----- Records provided

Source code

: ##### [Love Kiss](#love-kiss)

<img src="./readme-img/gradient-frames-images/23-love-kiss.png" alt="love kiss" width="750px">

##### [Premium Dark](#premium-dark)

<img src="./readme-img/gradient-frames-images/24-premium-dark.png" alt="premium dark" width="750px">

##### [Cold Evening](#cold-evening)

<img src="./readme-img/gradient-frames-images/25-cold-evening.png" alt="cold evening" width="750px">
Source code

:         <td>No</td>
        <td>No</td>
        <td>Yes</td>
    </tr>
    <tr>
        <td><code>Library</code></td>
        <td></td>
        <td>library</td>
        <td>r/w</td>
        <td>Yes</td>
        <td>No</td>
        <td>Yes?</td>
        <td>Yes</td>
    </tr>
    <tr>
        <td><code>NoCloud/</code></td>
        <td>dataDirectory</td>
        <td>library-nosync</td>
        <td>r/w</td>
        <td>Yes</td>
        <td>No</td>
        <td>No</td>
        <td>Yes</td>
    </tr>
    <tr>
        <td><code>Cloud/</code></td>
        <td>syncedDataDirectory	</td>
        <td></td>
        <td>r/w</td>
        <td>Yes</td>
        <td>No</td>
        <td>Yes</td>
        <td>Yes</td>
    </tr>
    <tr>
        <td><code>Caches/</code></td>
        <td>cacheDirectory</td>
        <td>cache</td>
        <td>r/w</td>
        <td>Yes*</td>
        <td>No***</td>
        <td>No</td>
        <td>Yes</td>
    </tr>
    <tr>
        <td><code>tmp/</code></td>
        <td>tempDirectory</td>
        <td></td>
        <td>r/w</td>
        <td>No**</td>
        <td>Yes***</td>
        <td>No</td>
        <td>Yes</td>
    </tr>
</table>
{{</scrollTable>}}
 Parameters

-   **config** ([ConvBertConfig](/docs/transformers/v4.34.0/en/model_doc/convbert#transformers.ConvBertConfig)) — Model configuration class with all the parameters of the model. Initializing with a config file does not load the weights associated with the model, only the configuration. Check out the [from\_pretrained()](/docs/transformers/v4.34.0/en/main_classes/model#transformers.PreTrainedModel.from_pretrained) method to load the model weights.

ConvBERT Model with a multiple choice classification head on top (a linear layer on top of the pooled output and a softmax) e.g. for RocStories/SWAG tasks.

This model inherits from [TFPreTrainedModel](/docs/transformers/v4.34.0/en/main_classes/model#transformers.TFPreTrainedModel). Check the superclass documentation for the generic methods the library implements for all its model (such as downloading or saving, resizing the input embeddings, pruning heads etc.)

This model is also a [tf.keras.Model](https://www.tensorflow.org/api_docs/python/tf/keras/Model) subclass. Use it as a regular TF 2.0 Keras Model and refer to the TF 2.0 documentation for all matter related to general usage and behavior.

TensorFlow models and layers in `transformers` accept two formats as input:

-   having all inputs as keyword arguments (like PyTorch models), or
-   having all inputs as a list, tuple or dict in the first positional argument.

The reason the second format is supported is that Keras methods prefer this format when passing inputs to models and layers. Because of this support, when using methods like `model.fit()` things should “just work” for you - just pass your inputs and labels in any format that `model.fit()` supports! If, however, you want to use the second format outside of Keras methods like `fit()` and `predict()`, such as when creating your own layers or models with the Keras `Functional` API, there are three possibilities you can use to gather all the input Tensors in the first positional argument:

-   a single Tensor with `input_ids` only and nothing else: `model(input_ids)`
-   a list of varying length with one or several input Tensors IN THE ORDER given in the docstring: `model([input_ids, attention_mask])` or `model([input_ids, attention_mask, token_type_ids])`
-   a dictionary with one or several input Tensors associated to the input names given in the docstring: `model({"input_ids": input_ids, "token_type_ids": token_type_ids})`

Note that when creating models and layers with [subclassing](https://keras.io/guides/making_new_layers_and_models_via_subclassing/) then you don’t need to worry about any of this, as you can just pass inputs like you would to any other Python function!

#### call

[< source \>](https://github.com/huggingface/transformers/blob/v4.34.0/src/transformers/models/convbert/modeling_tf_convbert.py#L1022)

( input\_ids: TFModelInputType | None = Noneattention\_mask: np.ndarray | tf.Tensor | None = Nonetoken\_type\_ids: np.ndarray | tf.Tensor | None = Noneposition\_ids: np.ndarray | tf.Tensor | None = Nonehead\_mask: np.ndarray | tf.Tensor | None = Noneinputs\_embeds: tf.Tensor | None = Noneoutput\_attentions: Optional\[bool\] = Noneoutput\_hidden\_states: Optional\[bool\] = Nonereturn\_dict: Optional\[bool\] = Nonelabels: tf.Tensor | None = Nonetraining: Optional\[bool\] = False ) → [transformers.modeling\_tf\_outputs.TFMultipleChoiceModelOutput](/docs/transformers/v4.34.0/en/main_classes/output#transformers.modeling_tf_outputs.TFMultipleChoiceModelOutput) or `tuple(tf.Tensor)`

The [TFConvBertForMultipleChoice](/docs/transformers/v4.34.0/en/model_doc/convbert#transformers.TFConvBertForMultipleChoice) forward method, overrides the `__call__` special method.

----------

The lines to copy are those in the records above containing the word "code".

Source code
Source code
        <td><code>Library</code></td>
        <td><code>NoCloud/</code></td>
        <td><code>Cloud/</code></td>
        <td><code>Caches/</code></td>
        <td><code>tmp/</code></td>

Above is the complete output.